This past summer, Tennessee state Rep. Sheila Butt got a call from a mother who said she wanted to talk about her son, a junior in high school. The woman explained that her son’s history teacher was writing homework assignments on the board in cursive—and her son couldn’t read them. Butt did some digging and found similar problems across the state. “We had students not able to read, nor write their signature, in cursive writing … That was unbelievable to me,” she said in February. “To say that we’ve educated children in Tennessee and taken away this form of instruction, this link to our heritage out of classrooms, is a grave disservice.”
Butt, speaking at a committee hearing, had just introduced an amendment that would mandate cursive instruction in all public schools, a measure that was put on the books as law in mid-May. At least five other states have considered—or are still considering—similar bills this year, all attempts to defy the oft-heralded “death of handwriting” wrought by the almighty keyboard. But proponents say they aren’t just nostalgic Luddites. Here are other arguments the pro-cursive crowd uses to demand classroom time alongside QWERTY.
American institutions still require signatures for things!
Butt provided the example of needing to both sign and print one’s name to receive a registered letter at the post office, as well signing one’s name to support a candidate for public office. More generally, one’s John Hancock is a tool that can provide security; experts have said that printed letters are easier to forge.
It’s good for our minds!
Research suggests that printing letters and writing in cursive activate different parts of the brain. Learning cursive is good for children’s fine motor skills, and writing in longhand generally helps students retain more information and generate more ideas. Studies have also shown that kids who learn cursive rather than simply manuscript writing score better on reading and spelling tests, perhaps because the linked-up cursive forces writers to think of words as wholes instead of parts.
Kids can’t read the Declaration of Independence!
At least not the original, pen and ink version. Butt waxed about the thrill of reading the Emancipation Proclamation or the Bill of Rights in their founding forms—and what a travesty it is to raise Americans who would look at those documents as if they were written in hieroglyphics. “So that students are able to read our most valued historical documents in their original form,” reads a New Jersey proposal, “this bill requires that cursive be included in the public school curriculum.”
Some people need it!
As Maria Konnikova outlines in this New York Times piece, some people suffer brain injuries that damage their ability to write and understand print—while their ability to comprehend cursive remains.
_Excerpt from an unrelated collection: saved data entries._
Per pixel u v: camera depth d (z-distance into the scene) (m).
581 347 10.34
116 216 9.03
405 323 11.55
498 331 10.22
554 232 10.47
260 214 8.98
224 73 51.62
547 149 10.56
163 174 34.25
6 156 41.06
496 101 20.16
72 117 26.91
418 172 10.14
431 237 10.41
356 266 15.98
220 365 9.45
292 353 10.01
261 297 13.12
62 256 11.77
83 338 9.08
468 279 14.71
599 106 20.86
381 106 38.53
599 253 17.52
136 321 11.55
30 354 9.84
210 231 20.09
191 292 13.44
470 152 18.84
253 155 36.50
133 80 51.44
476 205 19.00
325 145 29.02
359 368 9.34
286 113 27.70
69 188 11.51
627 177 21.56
Researchers have also, she notes, suggested that cursive can serve as a teaching aid for children with learning impairments like dyslexia.
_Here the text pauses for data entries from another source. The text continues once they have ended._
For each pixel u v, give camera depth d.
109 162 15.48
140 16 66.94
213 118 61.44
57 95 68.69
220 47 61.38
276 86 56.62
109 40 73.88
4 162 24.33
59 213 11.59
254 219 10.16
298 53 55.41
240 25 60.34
People like the way it looks!
Though this is presented sans science, one assumes love letters are generally more effective when they look like this than when they look like this. More concrete proof of cursive’s aesthetic prowess can be found in established arts like cursive calligraphy. In a 1950 TIME story about a calligraphy competition between the English schoolboys of Eton and Harrow, the columnist reaches this conclusion: “More important than the judges’ verdict was the evidence that the Commonwealth’s future leaders would continue to write a clear and handsome hand.”
Of course, there at least as many arguments to recommend typing, central as it is to success and communication in our daily lives. But the legislation that keeps on coming is proof that there’s still plenty of will to keep kids in the loop.